DATA PROVIDED

──────────

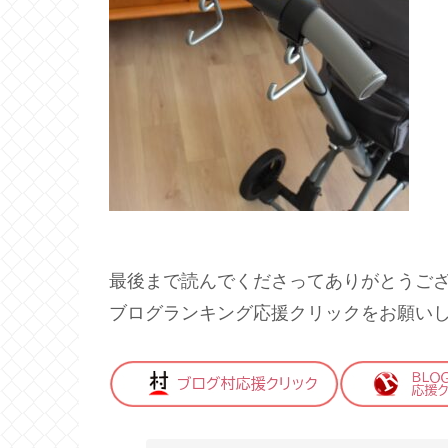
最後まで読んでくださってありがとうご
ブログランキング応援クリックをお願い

──────────

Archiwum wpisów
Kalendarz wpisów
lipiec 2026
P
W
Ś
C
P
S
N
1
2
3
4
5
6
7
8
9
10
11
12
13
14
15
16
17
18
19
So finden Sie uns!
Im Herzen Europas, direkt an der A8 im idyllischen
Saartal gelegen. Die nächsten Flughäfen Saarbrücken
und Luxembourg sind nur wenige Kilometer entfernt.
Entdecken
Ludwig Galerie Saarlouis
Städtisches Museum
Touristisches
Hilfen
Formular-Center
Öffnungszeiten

──────────

TASK REQUIREMENTS
Copy the lines above, beginning at the one that contains "Archiwum wpisów" and stopping after the one that contains "Öffnungszeiten", with no changes.

ANSWER TO THE EXERCISE
Archiwum wpisów
Kalendarz wpisów
lipiec 2026
P
W
Ś
C
P
S
N
1
2
3
4
5
6
7
8
9
10
11
12
13
14
15
16
17
18
19
So finden Sie uns!
Im Herzen Europas, direkt an der A8 im idyllischen
Saartal gelegen. Die nächsten Flughäfen Saarbrücken
und Luxembourg sind nur wenige Kilometer entfernt.
Entdecken
Ludwig Galerie Saarlouis
Städtisches Museum
Touristisches
Hilfen
Formular-Center
Öffnungszeiten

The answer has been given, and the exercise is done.